I'll be reading the first ticket, since I'm already following the 1679 and I'll post back about this.

----------

## turner2501

Well, not yet victorious...  I've tried to recompile my kernel from scratch using vanilla-sources-2.6.24, which worked fine.  Then proceded to emerge =madwifi-ng-0.9.3.3...  My point is that once this is done, all patches in the 1679 ticket will apply fine and give the support.  
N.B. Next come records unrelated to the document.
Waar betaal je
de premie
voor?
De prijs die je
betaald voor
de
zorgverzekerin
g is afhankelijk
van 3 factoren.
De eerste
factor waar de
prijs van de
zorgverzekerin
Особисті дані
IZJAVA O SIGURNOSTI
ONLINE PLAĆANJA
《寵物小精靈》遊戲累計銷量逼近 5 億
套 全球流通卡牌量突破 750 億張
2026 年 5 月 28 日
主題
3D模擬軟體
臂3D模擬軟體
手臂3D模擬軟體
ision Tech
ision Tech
However, I could not emerge madwifi, the build failed

 * Preparing ath_hal module

../scripts/get_arch.mk:44: *** ARCH mismatch: supplied "x86", determined "i386".  Stop.

-------------

This error really left me speechless, anyone can give me some light?  (I've modified my make.conf, recompiled kernel, etc...)

----------

## paulbiz

 *turner2501 wrote:*   

> Well, not yet victorious...  I've tried to recompile my kernel from scratch using vanilla-sources-2.6.24, which worked fine.  Then proceded to emerge =madwifi-ng-0.9.3.3...  My point is that once this is done, all patches in the 1679 ticket will apply fine and give the support.  
> 
> However, I could not emerge madwifi, the build failed
> 
>  * Preparing ath_hal module
> ...

 

That error came from the recent merge of amd64 and x86 kernel and should be fixed in the next public release of madwifi-ng. Check this bug for info and patches: https://bugs.gentoo.org/show_bug.cgi?id=205116

Also, one of the gentoo overlays (i can't remember which, je_fro perhaps) has a madwifi-ng live SVN ebuild which will pull the up-to-the-second sources from the madwifi-ng development server. Those sources should be fixed and contain the latest & greatest.

----------

## turner2501

Thanks paulbiz for clarifying...

it's very sad that I'll have to wait until it starts working again...
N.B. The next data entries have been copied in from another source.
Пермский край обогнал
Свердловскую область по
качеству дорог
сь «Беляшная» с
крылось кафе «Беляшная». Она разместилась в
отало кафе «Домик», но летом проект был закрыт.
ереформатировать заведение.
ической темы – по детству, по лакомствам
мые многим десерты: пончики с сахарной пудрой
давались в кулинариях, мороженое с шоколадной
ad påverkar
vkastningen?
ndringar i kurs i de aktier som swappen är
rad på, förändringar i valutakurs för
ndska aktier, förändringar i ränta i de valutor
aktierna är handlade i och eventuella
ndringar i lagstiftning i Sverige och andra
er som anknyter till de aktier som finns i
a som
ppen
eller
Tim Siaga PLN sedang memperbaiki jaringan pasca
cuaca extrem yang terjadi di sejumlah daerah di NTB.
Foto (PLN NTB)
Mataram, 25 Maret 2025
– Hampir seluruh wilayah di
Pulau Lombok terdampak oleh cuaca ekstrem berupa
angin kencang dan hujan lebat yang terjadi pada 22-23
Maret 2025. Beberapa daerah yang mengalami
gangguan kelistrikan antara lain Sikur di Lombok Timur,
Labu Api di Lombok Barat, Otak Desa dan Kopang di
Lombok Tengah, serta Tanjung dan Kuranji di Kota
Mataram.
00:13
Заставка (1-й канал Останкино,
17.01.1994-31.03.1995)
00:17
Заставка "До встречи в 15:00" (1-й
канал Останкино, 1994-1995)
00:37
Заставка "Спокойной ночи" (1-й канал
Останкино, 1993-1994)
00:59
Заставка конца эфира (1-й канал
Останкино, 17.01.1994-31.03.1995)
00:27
But I wonder...  It's going to work in a later version, like 0.9.5 or something similar... not in 0.9.3.3.  All the patches that I found were to be applied on the 0.9.3.3...  I've read somewhere we could expect the support to be in the next madwifi release, but... that's a trout slap at my patience!  :Wink: 

I had tried by svn, the ebuild I had found had an 9999 version which actually pulled everything from svn.  Though, I don't have internet at home and I'd use my eeepc in a cafe with free wireless (the waitresses usually stare strangelly when I ask for an rj45 cable with my coffee)...  and so, since it didn't work one shot, I can't really retry from svn.  But I will!

----------

## paulbiz

Ah, your patience will be tested indeed. Perhaps ndiswrapper + windows drivers will be the path for you to take.  :Smile:  (I'm using ndiswrapper with mine now, until native 64-bit drivers are available in madwifi)

----------

## turner2501

Patience is exhausted a long time ago, I'm now building irritation, and soon my pressure gauge will probably explode.  But all I care is at one point I will find a quick step-by-step way to make wifi work on any eeepc and that's what's important...  (One day the support will even be built-in so I'm not to complain...).

----------

## paulbiz

The ticket on madwifi's bug tracker has some news, it looks like there is a new HAL that supports this chipset, even in x86_64. You can try to apply it yourself, or wait for a new SVN build of madwifi.

http://madwifi.org/ticket/1679

----------

## mimosinnet

There is this article in the Gentoo Wiki in case you have any issue with the Atheros 5xxx card or want to add your knowledge to the wiki.

Cheers!

----------